BACA JUGA: Dinkes Jatim Berupaya Tekan Penderita HIV Melalui Penyuluhan

Nanik juga melakukan skrining pada pasien dengan penyakit tertentu yang kemungkinan dapat disertai oleh HIV, seperti pasien IMS, pneumonia, dermatitis kronis, dan diare. Dengan semakin gencarnya melakukan skrining, alhasil pihaknya menemukan banyak temuan kasus.

“Dengan keaktifan kami, akhirnya kasus semakin tinggi terdeteksinya. Pemeriksaan HIV ini ada di 63 puskesmas di Kota Surabaya, 54 rumah sakit, satu klinik berbasis pemerintah, dan satu klinik milik Kantor Kesehatan Pelabuhan (KKP),” ia memaparkan.

Pada penemuan kasus HIV, sebanyak 323 kasus telah ditemukan sepanjang tahun 2021 kemarin dan saat ini sedang dalam proses pengobatan atau telah mendapat penanganan.
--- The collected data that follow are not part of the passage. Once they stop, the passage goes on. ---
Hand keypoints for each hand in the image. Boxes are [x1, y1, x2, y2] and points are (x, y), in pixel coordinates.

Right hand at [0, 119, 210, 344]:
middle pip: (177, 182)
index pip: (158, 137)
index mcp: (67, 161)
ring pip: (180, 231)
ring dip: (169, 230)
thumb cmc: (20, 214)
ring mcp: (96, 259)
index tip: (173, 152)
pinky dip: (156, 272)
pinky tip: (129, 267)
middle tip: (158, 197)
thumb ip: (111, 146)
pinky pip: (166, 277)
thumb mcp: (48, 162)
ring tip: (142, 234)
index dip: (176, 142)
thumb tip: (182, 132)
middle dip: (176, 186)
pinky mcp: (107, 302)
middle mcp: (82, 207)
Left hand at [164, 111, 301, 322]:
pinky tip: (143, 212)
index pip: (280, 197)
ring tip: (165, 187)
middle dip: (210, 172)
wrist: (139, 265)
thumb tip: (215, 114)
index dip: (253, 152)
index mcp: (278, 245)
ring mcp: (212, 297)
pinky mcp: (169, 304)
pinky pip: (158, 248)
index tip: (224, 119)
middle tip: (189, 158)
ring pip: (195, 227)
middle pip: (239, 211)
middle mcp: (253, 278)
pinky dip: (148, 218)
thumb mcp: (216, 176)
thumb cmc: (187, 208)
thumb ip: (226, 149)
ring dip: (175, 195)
Sebab, penderita dan orang yang tertular HIV tidak menunjukkan gejala apapun.

Pada penyebarannya, virus ini lebih sering menjangkit kelompok heteroseksual dan orientasi seksual antara laki-laki dan perempuan. Sedangkan untuk usia yang paling banyak terjangkit virus ini adalah usia 25 - 44 tahun.

“Tapi usia paling tinggi adalah usia  25 - 29 tahun, kemudian disusul usia 30 - 32 tahun. Paling banyak terjangkit adalah kaum laki-laki dengan persentase 73 persen,” ia mengungkapkan.

Sedangkan untuk jenis pekerjaan yang rawan terjangkit virus HIV/AIDS adalah karyawan dengan persentase 46,2 persen, ibu rumah tangga 18,9 persen, dan wiraswasta 14,6 persen. Lalu pada kelompok seksual tertentu, yakni homoseksual sebanyak 46 persen, heteroseksual 49 persen, dan biseksual 2,3 persen.

“Edukasi dan mencegah itu penting, apalagi pada keluarga karena ibu rumah tangga juga berisiko terpapar virus. Sedangkan untuk kecamatan yang paling banyak penderita HIV/AIDS adalah Kecamatan Sawahan dan Kecamatan Tambaksari, maka kita berusaha melakukan penemuan lebih dini, agar bisa memberikan intervensi dan peluang sembuh akan lebih besar,” ia menerangkan.

BACA JUGA: Obat ARV untuk HIV/AIDS di Jatim Menipis

Untuk penanganannya, Nanik memberikan pengobatan layanan gratis yang diberikan oleh 13 puskesmas dan 10 rumah sakit di Kota Surabaya. Kemudian, pihaknya juga memberikan pendampingan, konseling, dan memberikan home care ke rumah penderita HIV, serta memberikan dukungan.

“Dari kelurahan juga memberikan susu dan permakanan untuk penderita yang tidak mampu. Kita juga selalu memberikan informasi yang komprehensif terhadap pencegahan penularan yang rutin kita lakukan kepada sekolah, mahasiswa, kelompok pekerja hiburan, dan masyarakat luas yang rentan terhadap penyakit ini,” ia menguraikan.

Tak hanya itu saja, pihaknya juga membentuk petugas penjangkau yang menjangkau kelompok-kelompok berisiko dengan melakukan akses pemeriksaan HIV di layanan Dinkes Kota Surabaya. Kemudian melakukan monitoring pemberian pengobatan dengan pemeriksaan secara berkala, serta berkoordinasi dengan Dinas Kebudayaan, Kepemudaan, dan Olah Raga serta Pariwisata untuk mendatangi rumah hiburan.

“Dalam kurun waktu lima tahun terakhir, sampai dengan tahun 2021 lalu adalah penurunan signifikan dibanding tahun 2018 yang paling tinggi. Maka skrining terus kami lakukan dan Kota Surabaya juga memiliki Komisi Penanggulangan AIDS (KPA) yang aktif pada 31 kecamatan,” ia menguraikan.